Tag Archives: writing responses

For Me and For Someone Else: Performing the Research Process

Research Reflection Prompt #3

Due: Sunday, 2 October

Introduction and Context             Last week we talked about the direction of post-secondary education and “training” under the GI Bill and how that may, or may not, have been reflected on your campus – in its curriculum, in its mission, in its physical spaces, in its financing education, in the demographics of its student body, etc.

This week, we’ll be meeting with you as teams to discuss your intellectual work so far and your ideas and design for a Digital Humanities project.

In addition, this week’s reading looks at where two authors see an important intersection between the liberal arts and Digital Humanities – in making the research process visible and in trying to think about ourselves and others, to anticipate what we and others need as we structure a narrative, to be “sympathetic” as we research.
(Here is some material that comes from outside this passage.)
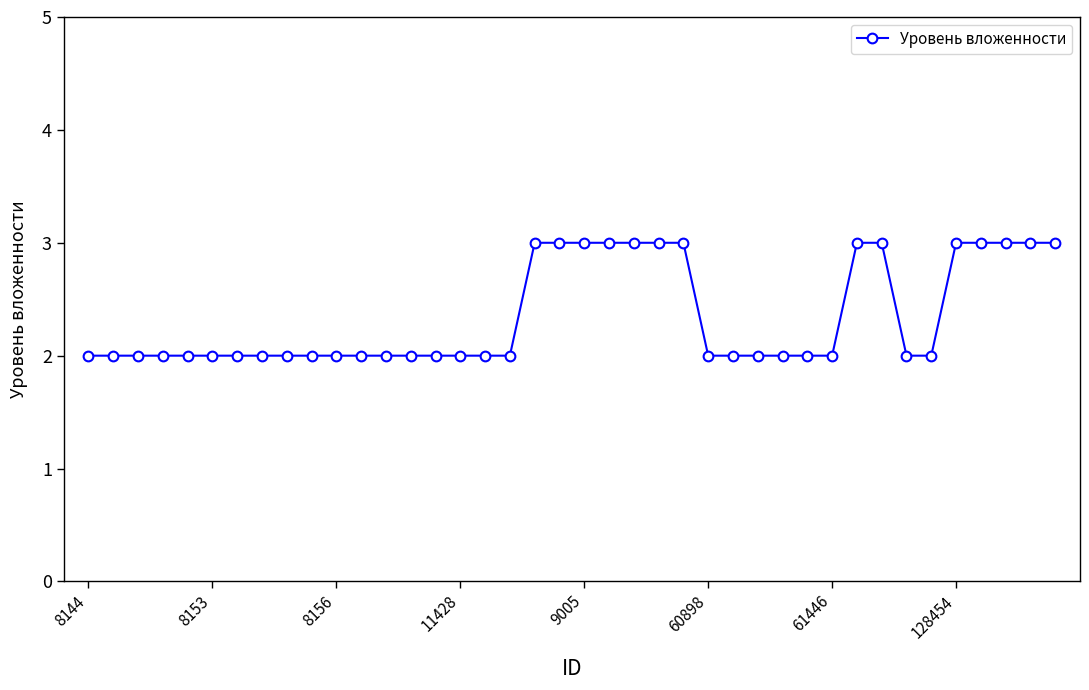

What is the maximum value shown in the chart?

3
As you read the essay 1) gather insights and take notes for your third piece of writing, which will be posted on your blog by Sunday, 2 October;  2) feel free to discuss the insights or questions you have about the “sympathetic research imagination” with your team mate, with your friends and mentors, with your research support network, and with us; and 3) consider how the reading might shape the kinds of questions you use in the interviews you’ll be conducting later this semester – what does liberal arts mean to the people you talk with?  What do they think about being part of a process of collecting stories and curating a narrative about your college?

For your third blog post, please discuss:

1) the relationship between what you understand the liberal arts and digital humanities to be (viz., overlaps? irreconcilables? same objectives, different methods?  different objectives, same methods, etc.), and

2) how those relationships between the liberals arts and Digital Humanities connect, challenge, or support the research process you’re doing for this COPLAC digital project – a developing, evolving project done in public.

 Reading List 

 Everyone should read “The Sympathetic Research Imagination” (2016).

The Digital Humanities project discussed in the article is Black Liberation 1969.

Another short essay related to this topic of being intentionally “slow” and intentionally “public” is Sheila A. Brennan’s “Public, First” (2016).